The reaction undergoes an intramolecular aldol condensation.

The starting compound is a dialdehyde containing acidic $$\mathrm{\alpha}$$-hydrogens adjacent to both aldehyde groups.

In the presence of sodium hydroxide:

$$\mathrm{NaOH}$$

one $$\mathrm{\alpha}$$-hydrogen is removed to form a resonance-stabilised enolate ion.

$$\mathrm{R-CH_2-CHO + OH^- \longrightarrow R-CH^- -CHO + H_2O}$$

The enolate ion acts as a nucleophile.

Since another aldehyde group is present within the same molecule, intramolecular nucleophilic attack occurs on the second carbonyl carbon.

$$\mathrm{Enolate + CHO \longrightarrow Cyclic\ \beta\text{-}Hydroxy\ Aldehyde}$$

Because the two side chains are ortho-substituted on the benzene ring, they remain close together, favouring cyclisation.

This forms a new seven-membered ring fused to the benzene ring.

On heating:

$$\mathrm{\Delta}$$

the cyclic $$\mathrm{\beta}$$-hydroxy aldehyde undergoes dehydration.
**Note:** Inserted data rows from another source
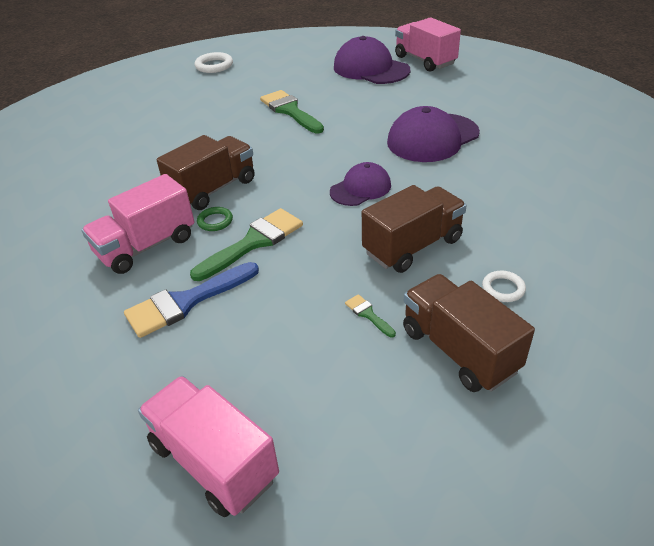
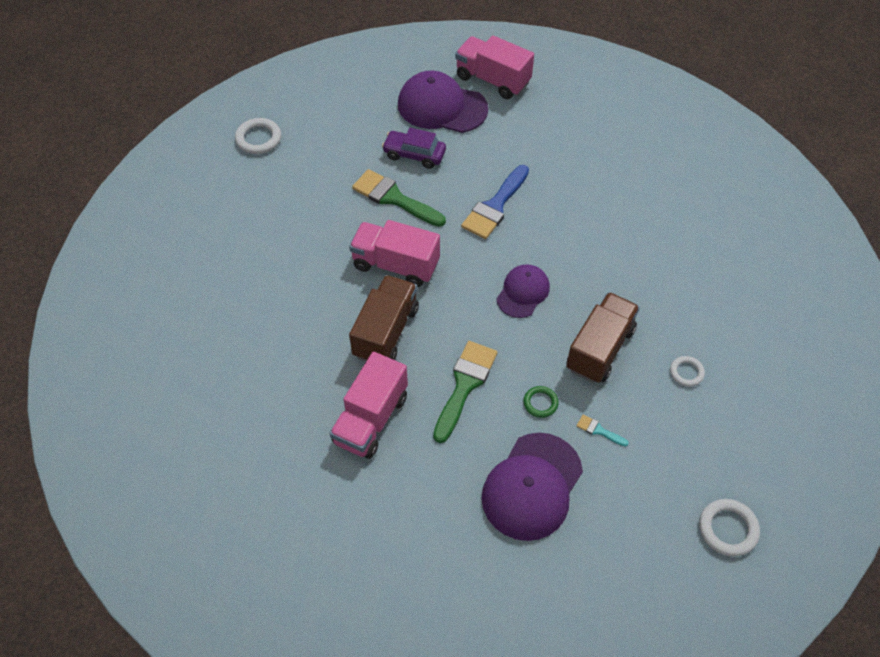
camera: 25 degrees left, 15 degrees up
blue brush [124,262,259,338] -> blue brush moved to [461,165,529,239]
pink truck [138,376,279,517] -> pink truck moved to [349,220,440,287]
green ring [197,207,233,231] -> green ring moved to [523,386,559,418]
green brush [345,294,396,338] -> turquoise brush [577,415,629,447]
purple cap [387,106,480,162] -> purple cap moved to [481,433,583,541]
brown truck [403,274,535,392] -> none
none -> purple car [382,128,446,169]
none -> white ring [699,499,760,557]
$$\mathrm{\beta\text{-}Hydroxy\ Aldehyde \longrightarrow \alpha,\beta\text{-}Unsaturated\ Aldehyde + H_2O}$$

Dehydration of this product gives us the required answer.

The final product contains:

1. A fused seven-membered ring

2. An $$\mathrm{\alpha,\beta}$$-unsaturated double bond

3. Conjugation with the remaining aldehyde group

Therefore, the major product $$\mathrm{A}$$ is the conjugated cyclic $$\mathrm{\alpha,\beta}$$-unsaturated aldehyde.